In this way, the movie is different in style but still not concept. The action is pumped up to a level that, once the T-X finds John, we wonder if it will ever stop. And for a while, there is nothing going on except for a series of technically proficient chase scenes. The central one is, surprisingly, the first, as the T-X uses service vehicles controlled by remote as weapons and obstacles. Lots of cars explode and lots of havoc is wreaked, but director Jonathan Mostow and editor Neil Travis compose this sequence and the rest of the action scenes that follow fairly predictably. Each shot has about a three-second lifespan before cutting to next for another three seconds before cutting to the next and so on.
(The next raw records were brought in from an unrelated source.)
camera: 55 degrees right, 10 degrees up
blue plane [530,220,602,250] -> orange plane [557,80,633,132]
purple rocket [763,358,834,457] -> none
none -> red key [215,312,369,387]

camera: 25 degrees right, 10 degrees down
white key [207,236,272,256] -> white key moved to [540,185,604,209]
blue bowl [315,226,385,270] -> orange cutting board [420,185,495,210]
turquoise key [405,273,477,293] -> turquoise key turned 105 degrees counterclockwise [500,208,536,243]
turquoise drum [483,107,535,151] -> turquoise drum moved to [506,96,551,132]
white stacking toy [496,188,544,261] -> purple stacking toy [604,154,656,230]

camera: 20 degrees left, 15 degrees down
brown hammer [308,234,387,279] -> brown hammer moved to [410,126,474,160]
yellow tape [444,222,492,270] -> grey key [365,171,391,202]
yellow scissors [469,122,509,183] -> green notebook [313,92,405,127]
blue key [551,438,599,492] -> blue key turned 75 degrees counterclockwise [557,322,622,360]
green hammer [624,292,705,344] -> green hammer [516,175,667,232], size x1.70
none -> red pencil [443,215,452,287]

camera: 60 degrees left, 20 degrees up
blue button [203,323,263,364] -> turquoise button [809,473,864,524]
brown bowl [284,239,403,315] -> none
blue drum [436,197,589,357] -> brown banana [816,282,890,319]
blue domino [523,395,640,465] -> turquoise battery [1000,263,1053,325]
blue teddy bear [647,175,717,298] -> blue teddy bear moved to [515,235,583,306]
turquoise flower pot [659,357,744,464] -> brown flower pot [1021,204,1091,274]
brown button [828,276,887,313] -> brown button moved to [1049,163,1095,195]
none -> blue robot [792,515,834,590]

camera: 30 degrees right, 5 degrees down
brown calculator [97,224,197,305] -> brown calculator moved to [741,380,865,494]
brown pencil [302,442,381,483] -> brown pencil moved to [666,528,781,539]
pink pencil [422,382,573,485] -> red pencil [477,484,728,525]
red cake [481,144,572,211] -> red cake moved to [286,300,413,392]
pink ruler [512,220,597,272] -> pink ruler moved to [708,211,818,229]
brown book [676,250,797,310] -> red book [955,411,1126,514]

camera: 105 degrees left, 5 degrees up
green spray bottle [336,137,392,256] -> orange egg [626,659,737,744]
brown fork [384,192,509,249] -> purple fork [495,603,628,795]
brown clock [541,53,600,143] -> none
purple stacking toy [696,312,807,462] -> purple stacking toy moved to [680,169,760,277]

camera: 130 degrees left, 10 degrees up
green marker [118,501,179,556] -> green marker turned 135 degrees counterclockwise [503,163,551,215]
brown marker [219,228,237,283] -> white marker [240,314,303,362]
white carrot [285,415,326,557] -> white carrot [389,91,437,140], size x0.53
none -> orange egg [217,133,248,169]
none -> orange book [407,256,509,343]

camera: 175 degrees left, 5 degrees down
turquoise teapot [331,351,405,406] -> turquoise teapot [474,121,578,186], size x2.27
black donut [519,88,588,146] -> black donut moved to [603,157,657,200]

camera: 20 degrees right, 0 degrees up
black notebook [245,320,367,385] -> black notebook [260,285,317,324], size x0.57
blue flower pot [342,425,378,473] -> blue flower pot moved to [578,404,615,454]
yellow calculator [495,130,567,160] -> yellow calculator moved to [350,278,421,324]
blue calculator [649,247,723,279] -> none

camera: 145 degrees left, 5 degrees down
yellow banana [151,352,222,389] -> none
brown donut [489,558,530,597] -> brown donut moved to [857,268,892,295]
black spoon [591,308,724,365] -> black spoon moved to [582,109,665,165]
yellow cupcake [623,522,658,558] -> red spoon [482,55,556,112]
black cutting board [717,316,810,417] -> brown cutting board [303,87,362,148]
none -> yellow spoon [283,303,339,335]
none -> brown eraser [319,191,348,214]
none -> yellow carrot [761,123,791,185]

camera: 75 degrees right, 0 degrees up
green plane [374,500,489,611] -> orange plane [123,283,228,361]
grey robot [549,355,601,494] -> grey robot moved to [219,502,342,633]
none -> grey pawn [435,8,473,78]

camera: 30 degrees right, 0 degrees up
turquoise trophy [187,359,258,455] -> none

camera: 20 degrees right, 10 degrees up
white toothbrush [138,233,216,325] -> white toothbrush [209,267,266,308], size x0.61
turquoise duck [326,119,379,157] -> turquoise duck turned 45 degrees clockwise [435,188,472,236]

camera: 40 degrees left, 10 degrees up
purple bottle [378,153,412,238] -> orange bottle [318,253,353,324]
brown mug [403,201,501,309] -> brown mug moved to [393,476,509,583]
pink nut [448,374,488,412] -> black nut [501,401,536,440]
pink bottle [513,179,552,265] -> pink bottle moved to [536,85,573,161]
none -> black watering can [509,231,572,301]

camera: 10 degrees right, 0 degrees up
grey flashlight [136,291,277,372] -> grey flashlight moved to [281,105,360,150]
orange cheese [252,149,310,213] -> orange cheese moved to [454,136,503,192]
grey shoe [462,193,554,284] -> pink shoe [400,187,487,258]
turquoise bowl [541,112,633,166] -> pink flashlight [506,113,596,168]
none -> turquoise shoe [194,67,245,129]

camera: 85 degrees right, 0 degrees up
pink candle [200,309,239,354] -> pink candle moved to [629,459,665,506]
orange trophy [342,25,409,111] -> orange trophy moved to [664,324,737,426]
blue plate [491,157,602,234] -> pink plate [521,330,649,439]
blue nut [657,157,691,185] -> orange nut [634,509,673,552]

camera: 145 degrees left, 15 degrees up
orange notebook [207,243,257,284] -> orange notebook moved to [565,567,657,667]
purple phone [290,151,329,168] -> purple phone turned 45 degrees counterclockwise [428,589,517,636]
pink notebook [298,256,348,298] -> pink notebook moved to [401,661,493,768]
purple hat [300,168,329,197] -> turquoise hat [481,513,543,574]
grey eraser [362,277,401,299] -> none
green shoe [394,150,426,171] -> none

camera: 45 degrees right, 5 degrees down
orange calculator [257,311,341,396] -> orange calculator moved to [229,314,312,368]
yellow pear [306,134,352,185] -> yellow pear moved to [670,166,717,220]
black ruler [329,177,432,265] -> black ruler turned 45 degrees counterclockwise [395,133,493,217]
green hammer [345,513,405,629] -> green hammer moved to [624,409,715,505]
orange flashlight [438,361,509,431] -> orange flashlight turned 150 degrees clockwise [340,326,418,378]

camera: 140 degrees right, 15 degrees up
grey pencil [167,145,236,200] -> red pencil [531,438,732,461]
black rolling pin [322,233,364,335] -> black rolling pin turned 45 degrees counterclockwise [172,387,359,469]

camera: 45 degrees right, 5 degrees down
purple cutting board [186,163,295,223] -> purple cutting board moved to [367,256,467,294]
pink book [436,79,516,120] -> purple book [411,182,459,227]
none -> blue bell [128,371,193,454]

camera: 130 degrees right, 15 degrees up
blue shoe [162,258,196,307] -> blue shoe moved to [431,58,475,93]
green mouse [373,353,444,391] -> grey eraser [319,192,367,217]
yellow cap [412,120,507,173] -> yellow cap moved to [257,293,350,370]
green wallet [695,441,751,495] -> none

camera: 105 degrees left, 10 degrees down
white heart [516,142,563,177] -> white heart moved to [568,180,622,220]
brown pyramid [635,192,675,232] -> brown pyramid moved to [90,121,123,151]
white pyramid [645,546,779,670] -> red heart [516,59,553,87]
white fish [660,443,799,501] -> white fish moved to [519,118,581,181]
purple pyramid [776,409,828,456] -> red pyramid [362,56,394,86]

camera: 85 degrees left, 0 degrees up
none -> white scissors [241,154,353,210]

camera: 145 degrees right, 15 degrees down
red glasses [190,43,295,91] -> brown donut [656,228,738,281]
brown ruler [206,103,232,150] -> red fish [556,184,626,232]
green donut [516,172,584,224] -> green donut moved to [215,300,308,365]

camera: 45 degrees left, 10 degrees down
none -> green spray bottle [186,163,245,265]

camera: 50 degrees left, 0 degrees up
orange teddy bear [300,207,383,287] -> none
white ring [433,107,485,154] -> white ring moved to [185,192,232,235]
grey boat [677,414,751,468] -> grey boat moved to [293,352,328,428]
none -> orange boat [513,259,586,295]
The arrangement is apparent but perhaps only because of a lack of involvement. Only until the story starts to flesh out much later are we given a reason to care about it, and the relationships of the central trio are merely outlines. Terminator 2 gave us a relationship between the Terminator and John that had some substance, but here, it's forgone to continue the action.What's interesting to note about Terminator 3: Rise of the Machines is that its special effects haven't improved much since Terminator 2. Much of what was revolutionary then is still used just as effectively here, and the difference is quantity not quality. The chase scenes and even the seemingly simple fight scenes are realized with effects. It's kind of an interesting parallel to the central theme of the series. The computers are taking over, and while we are able to better demonstrate the potential for human imagination on the screen, we may be sacrificing our creativity in the process.